Greens, ambers and reds have spread across the country since the world's first traffic light, a gas-powered affair, blew up outside Parliament in 1869, injuring the policeman operating it. London alone has more than 6,000 sets of lights. Half are left alone to change at fixed intervals. About 1,000 run according to timing plans (main roads get more green time at rush hour, for example), which are reviewed every couple of years. Hardly cutting-edge. But the remaining 2,000 sets of lights, which control the capital's most crucial junctions, are smarter.

Buried in the tar a few yards short of these lights, electro-magnetic sensors scan the road four times a second, determining the speed and volume of traffic approaching, or waiting at, the lights. They feed the information to four LTCC computers that are programmed to adjust the phasing of those lights and others near by to maximise the flow of traffic.

So, when Tower Bridge lifts, Scoot sensors immediately notice a slowing of traffic. To stop massive queues forming on the approach roads, Scoot tells the surrounding lights to green-light vehicles crossing the approaches or moving away from the bridge. As a result, vehicles waiting to cross the Thames are slowed and held at junctions surrounding the bridge, not just on the approaches. When the bridge is lowered, Scoot clocks the now moving traffic and reverses its work. The technology also works to recognise and give priority to buses at many other junctions. And no one has to lift a finger.

But, sometimes, humans have to intervene. The biggest challenge in Tenten's 34-year career (he started out sending traffic reports from his motorbike by radio, long before CCTV and Scoot) came at morning rush-hour on 7 July 2005. He was in charge at the LTCC. "As soon as we started hearing reports of incidents, and saw the number of emergency vehicles, I knew this was something very serious," says Tenten, who also worked during the IRA bombing campaign.

An hour after the Tube bombs that day, the LTCC switchboard received hundreds of reports of an explosion on a bus.

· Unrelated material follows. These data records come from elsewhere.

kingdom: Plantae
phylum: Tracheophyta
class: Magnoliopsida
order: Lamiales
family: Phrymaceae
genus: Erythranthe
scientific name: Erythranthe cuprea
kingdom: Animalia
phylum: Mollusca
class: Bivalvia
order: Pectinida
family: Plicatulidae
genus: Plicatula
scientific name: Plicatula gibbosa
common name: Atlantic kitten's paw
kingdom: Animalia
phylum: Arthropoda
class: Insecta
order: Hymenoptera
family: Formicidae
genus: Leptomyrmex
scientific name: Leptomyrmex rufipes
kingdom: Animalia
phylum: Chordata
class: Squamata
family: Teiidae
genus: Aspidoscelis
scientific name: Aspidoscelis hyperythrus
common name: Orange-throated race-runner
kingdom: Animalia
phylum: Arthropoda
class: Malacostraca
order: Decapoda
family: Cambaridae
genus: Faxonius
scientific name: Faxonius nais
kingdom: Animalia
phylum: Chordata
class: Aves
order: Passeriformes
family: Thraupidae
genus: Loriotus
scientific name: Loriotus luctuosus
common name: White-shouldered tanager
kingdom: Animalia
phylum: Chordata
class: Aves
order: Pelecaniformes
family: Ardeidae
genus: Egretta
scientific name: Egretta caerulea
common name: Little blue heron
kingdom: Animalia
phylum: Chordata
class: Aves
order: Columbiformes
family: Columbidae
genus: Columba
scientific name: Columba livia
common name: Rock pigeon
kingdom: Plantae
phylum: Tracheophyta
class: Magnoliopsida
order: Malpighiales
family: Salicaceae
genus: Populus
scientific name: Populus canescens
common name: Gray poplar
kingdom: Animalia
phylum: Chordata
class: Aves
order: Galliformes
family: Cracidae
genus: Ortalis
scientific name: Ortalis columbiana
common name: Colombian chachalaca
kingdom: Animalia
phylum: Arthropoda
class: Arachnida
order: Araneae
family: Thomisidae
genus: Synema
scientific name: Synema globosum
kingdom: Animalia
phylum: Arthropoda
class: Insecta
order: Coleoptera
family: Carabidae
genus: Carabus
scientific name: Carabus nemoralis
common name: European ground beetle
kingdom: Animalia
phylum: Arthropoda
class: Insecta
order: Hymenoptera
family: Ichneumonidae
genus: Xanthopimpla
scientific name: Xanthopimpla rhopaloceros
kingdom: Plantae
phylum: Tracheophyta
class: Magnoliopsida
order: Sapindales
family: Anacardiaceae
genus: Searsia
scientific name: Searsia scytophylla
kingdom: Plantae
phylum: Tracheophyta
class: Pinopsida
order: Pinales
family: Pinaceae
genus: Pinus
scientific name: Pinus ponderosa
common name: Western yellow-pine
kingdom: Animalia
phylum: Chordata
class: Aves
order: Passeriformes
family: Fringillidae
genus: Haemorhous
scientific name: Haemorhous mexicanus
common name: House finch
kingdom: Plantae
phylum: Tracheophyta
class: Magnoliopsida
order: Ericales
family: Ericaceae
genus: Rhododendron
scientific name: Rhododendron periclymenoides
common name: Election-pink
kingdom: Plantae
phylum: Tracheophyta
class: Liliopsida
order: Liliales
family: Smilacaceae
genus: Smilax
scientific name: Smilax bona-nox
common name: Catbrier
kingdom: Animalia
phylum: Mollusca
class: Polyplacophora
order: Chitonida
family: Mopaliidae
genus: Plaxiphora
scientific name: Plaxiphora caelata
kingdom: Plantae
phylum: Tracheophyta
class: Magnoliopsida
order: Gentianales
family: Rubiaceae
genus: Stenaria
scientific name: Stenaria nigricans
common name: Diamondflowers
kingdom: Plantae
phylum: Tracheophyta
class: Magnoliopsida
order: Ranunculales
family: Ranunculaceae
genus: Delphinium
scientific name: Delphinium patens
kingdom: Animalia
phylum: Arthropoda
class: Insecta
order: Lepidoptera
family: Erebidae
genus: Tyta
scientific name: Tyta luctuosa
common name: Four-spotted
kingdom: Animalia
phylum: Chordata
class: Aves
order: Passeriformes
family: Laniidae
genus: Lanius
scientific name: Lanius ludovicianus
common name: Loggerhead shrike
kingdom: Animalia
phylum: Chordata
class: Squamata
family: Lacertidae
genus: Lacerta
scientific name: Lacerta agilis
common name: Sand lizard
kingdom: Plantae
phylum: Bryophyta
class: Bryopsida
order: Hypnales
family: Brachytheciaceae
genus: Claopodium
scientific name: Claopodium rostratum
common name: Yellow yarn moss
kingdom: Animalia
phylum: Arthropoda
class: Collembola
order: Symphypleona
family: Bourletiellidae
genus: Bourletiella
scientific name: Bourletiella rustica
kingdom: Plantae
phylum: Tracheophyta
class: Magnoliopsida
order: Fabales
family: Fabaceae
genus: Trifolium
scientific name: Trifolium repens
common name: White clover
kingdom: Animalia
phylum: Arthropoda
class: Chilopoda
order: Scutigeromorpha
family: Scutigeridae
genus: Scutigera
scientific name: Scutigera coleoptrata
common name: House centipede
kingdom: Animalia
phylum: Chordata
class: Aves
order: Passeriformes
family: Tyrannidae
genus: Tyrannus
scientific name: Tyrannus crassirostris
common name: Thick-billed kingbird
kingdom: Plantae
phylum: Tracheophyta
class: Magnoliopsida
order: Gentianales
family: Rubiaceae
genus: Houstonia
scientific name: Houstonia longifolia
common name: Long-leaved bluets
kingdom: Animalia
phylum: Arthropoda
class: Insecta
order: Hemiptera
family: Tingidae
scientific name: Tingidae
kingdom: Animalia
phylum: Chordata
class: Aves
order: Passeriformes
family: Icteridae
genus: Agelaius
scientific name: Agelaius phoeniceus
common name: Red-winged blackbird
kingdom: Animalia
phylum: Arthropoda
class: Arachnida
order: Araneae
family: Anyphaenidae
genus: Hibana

Callers suggested different locations for the explosion. Using their cameras, Tenten and his staff on the morning shift quickly saw, on the big screen, exactly what had happened to the No 30 at Tavistock Square. "For some of the guys, it was very upsetting," Tenten recalls. "It was quite graphic."

The LTCC confirmed the location of the bomb blast to the police, and a still picture from its camera showing what remained of the bus became one of the enduring images of that day. It would be another 30 hours before an exhausted Tenten left the floor and headed home.

Tenten plans to retire in a couple of years, but he'll be back for the LTCC's next big challenge – the 2012 Olympic Games. As part of the capital's Olympic bid, LTCC chiefs were asked to convince the Olympic delegation that they could keep athletes and officials moving. They screened a real-time video of a car being "green waved" along the "Olympic highway", from Hyde Park Corner to the stadium site in Stratford, east London. Helped through the capital by Scoot, the LTCC car made the 10-mile trip in 21 minutes, half the typical average time.

The traffic on Hyde Park Corner is moving nowhere near that fast as, 20 minutes after he came to a stop in Grosvenor Place, flat-tyre man is still changing his wheel. But then he packs away the jack and drives back towards Victoria. "He's off," says Tenten, as another rush-hour draws to a close. "Good job, too; that could have been a bad one."

Driving us crazy: how the capital's streets stack up

*Laid out end to end, all the roads in London would stretch for 8,500 miles – about the distance from the city to Australia.

*A relatively small 400 miles, or 4 per cent of the total, comes under the direct control of the LTCC, run by Transport for London. But these routes include names synonymous with gridlock – the Hanger Lane gyratory, Trafalgar Square, the A40 – and carry almost 40 per cent of the traffic moving around the capital.

*Every day, 21 million motor vehicle journeys are made in London, from moped pizza deliveries to supermarket deliveries and school runs.

*Almost 7,000 buses carry about six million passengers a day on more than 700 routes.

*Half a million cyclists travel on London's streets every day.

*Each year, there are 500 road closures caused by public events, from the Notting Hill Carnival to the Tour de France.